Verpatzter Saisonstart des Hamburger SV:Mit großen Zweifeln ins Zitterjahr

"Der Kader ist gut, wir können es viel besser": So langsam scheint das realitätsferne Selbstverständnis beim HSV problematische Züge anzunehmen. Ein Klub, der erfahrene Profis wie Paolo Guerrero, Mladen Petric und David Jarolim beinahe ersatzlos verliert, muss sich nicht wundern, wenn er am Ende zum ersten Mal in der Historie absteigt.

Jörg Marwedel

Thorsten Fink ist ein offensiver Verkäufer seiner Politik. Was auf den ersten Blick ein Vorteil ist in einer Millionenstadt wie Hamburg. Anderseits hat das den Nachteil, dass er sehr schnell überführt werden kann, wenn ihm nicht das gelingt, was er sich vorstellt. Als er im Herbst vom Schweizer Meister FC Basel zum Bundesliga-Tabellenletzten Hamburger SV kam, hat er sehr schnell viel höhere Ziele als den Abstiegskampf ausgegeben. Stattdessen erreichte er gerade einmal knapp das Minimalziel: Klassenerhalt.

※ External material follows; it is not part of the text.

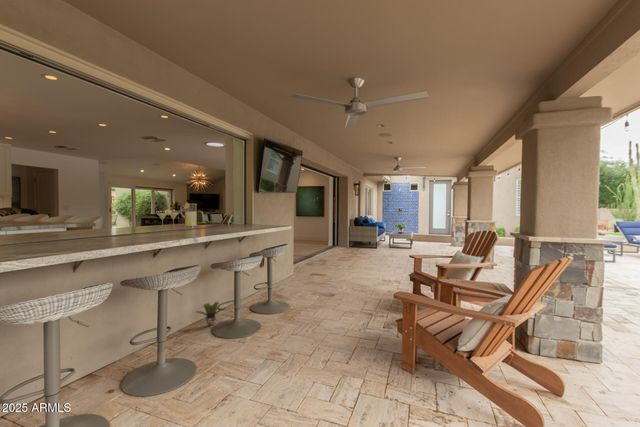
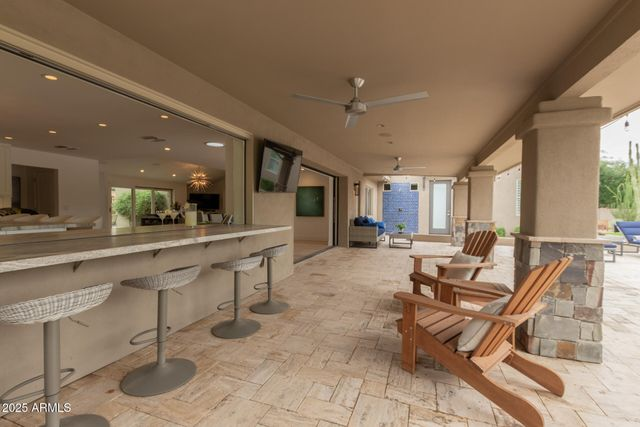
- potted plant [195,301,227,327]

Hamburger SV - 1. FC Nuernberg

Er glaubt an ein Team, dem es an Qualität fehlt: HSV-Trainer Torsten Fink. 

(Foto: dapd)

Vor einer Woche hat er im großen Mannschaftskreis vor der Pokalpartie beim Drittligisten Karlsruher SC getönt: "Das wird unser Jahr!" Gestartet wurde ins Zitterjahr mit dem 2:4 beim KSC und nun der Bundesliga-Niederlage gegen einen geordneten, aber auch nicht gerade furchteinflößenden 1. FC Nürnberg. Und als Fink dann sagte, er werde "nicht müde, an meine Mannschaft zu glauben", wuchsen die nächsten Zweifel.

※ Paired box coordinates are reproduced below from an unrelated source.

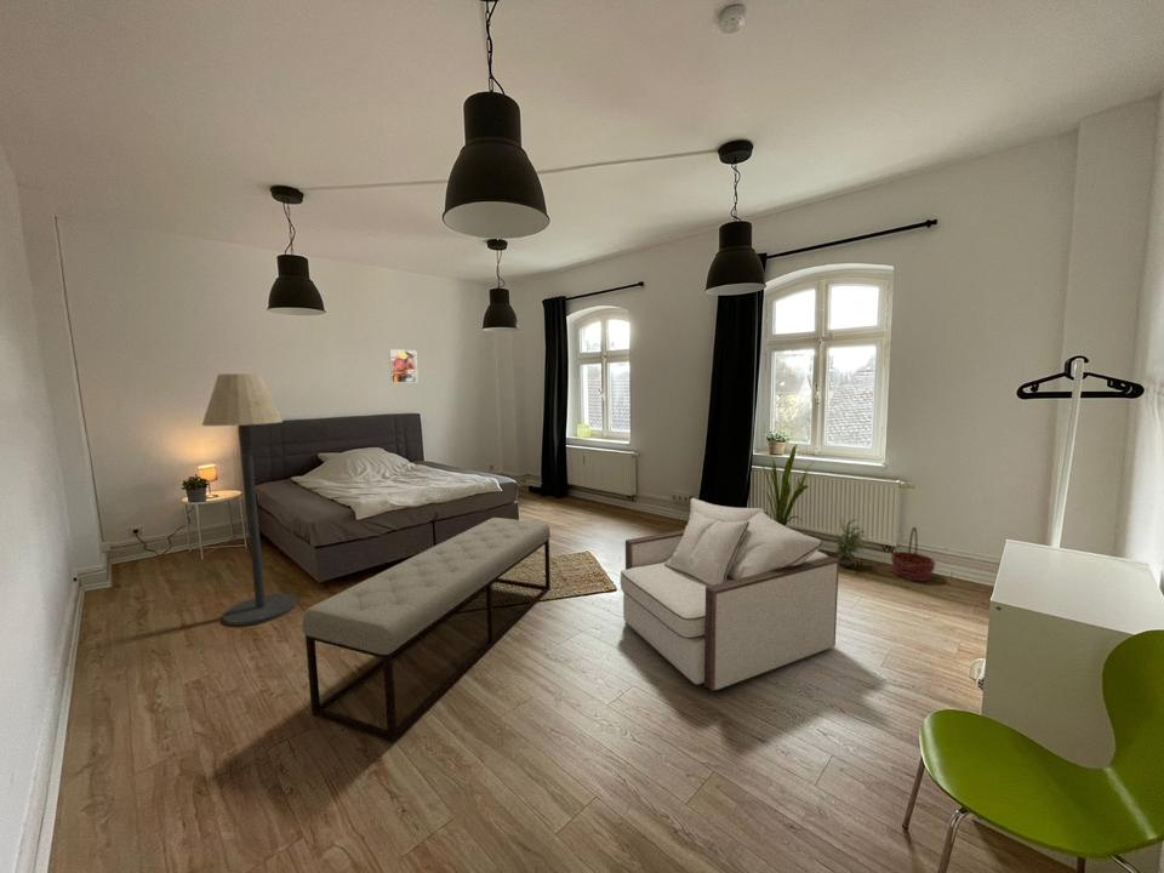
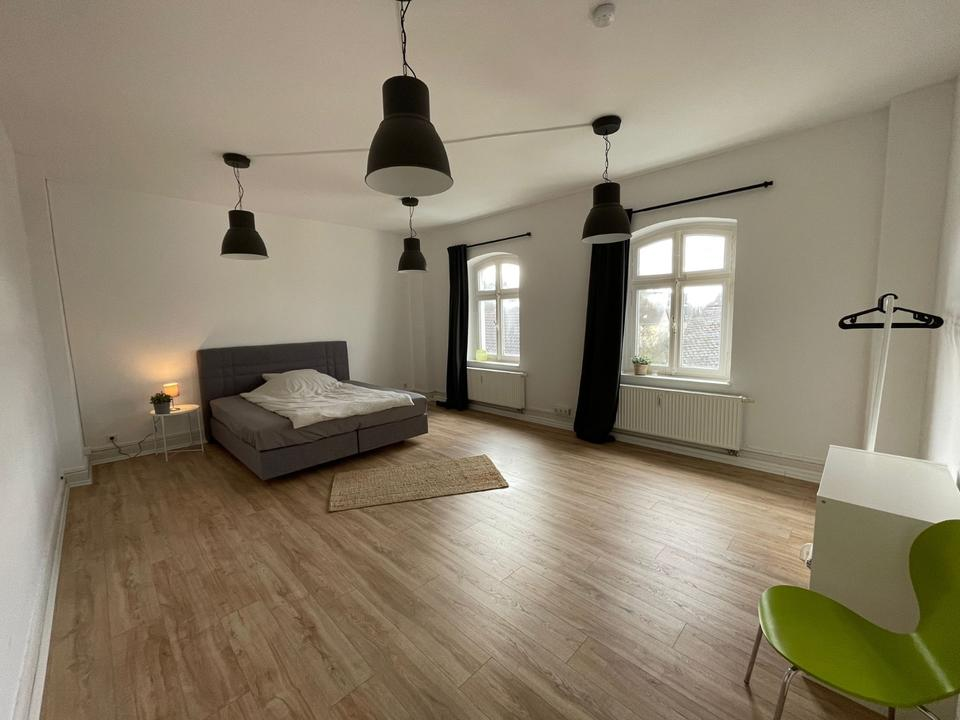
- basket [890,526,937,582]
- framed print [388,348,420,384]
- floor lamp [201,373,298,627]
- armchair [620,497,840,692]
- potted plant [829,514,871,567]
- bench [302,517,552,744]
- house plant [751,444,814,526]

Man könnte nun sagen, Fink tritt offen für seine Vorsätze ein. Man könnte aber auch sagen, hier leidet ein Trainer - zusammen mit dem Sportchef Frank Arnesen - an sportivem Realitätsverlust. Ein Klub, der erfahrene Profis wie Paolo Guerrero, Mladen Petric und David Jarolim verliert, ohne adäquat Ersatz zu besorgen, kann nur schwer davon ausgehen, dass es besser wird. Da nützen weder Überlebenscamps in Schweden noch die von beiden stets wiederholte Erklärung, "der Kader sei gut, und: Wir können es viel besser". So hat sich Arnesen am Samstag wieder vernehmen lassen.

Die Einkaufspolitik wird wohl darüber entscheiden, ob auch Arnesen und Fink nur eine Episode beim HSV bleiben werden. Es ist jedenfalls kurios, dass man etwa auf den labilen Spanier Jurado von Schalke als Spielmacher setzen wollte. Und dass man freiwillig auf einen (wenn auch etwas altertümlich spielenden) David Jarolim verzichtet, der einem Team im Abstiegskampf gut tut, wie er vergangene Saison bewies.

Auch dass der Vorstand den HSV-Freund und Milliardär Klaus-Michael Kühne nicht bremst, wenn er permanent seinen Lieblingsprofi Raffael van der Vaart als vermeintlichen Retter durch die Medien galoppieren lässt, trübt die Perspektive auf den Klub. Und wieso hat nicht Chelsea-Intimus Arnesen, sondern sein Bremer Kollege Klaus Allofs den Belgier Kevin de Bruyne, ein erstaunliches Talent, gerade beim FC Chelsea ausgeliehen?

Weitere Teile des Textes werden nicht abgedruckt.